Darker than a musical comedy, less imposing than an opera, more balletic than a song-and-dance show, West Side story’s tightly integrated movement, drama, design, and music signaled an important shift in U.S. musical theater.
Although its unity and coherence have drawn popular and scholarly attention, further study of the work reveals myriad interpretations and approaches—the inevitable result of a collaborative process. The choreographer Jerome Robbins wanted to create a classic, tragic dance vehicle combining ballet and popular styles; for Leonard Bernstein, it would mark the second attempt at writing the long-sought major American opera.
Torn between conflicting desires for popular success and status as a “serious” composer, Bernstein used eclecticism as a starting point for the creation of an accessible American art music.

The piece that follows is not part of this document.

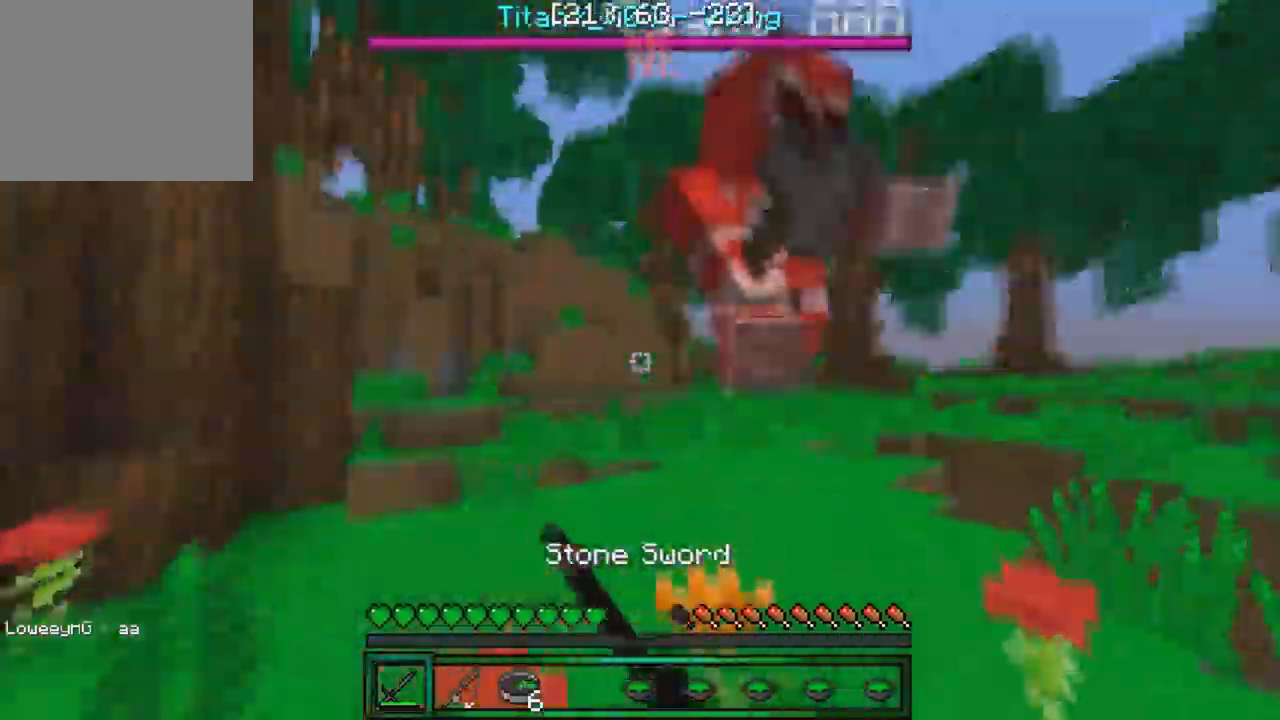
{"keys": ["a", "w"], "events": [[50, "d", "down"], [217, "d", "up"], [484, "a", "down"]]}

At the same time, pressure to create something “serious” within the compositional environment of the 1950s seems to have led him to employ the tritone both as a structural tool and a unifying surface detail, as well as reflecting the unusually dark subject matter of the work.
West Side story brought together some of the most prevalent and pressing issues of musical and cultural life of its day, from the New York Puerto Rican “problem” to the insurgence of juvenile delinquency. In addition, Robbins’s strongly ritualistic, tableau-oriented vision, with its privileging of male over female characterization, suggests a reading linking the work to longstanding mythical and literary archetypes—but also bringing up questions of the depiction of gender and ethnicity.
Such archetypes also inform Arthur Laurents’s book, one of the shortest on record for a Broadway musical. As in his other socially conscious works, Laurents mirrored Robbins’s dramatic agenda: the creation of an American mythology of urban life that could be contemporary but also lasting.
This according to West Side story: Cultural perspectives on an American musical by Elizabeth A. Wells (Lanham: Scarecrow Press, 2011; RILM Abstracts of Music Literature 2011-402).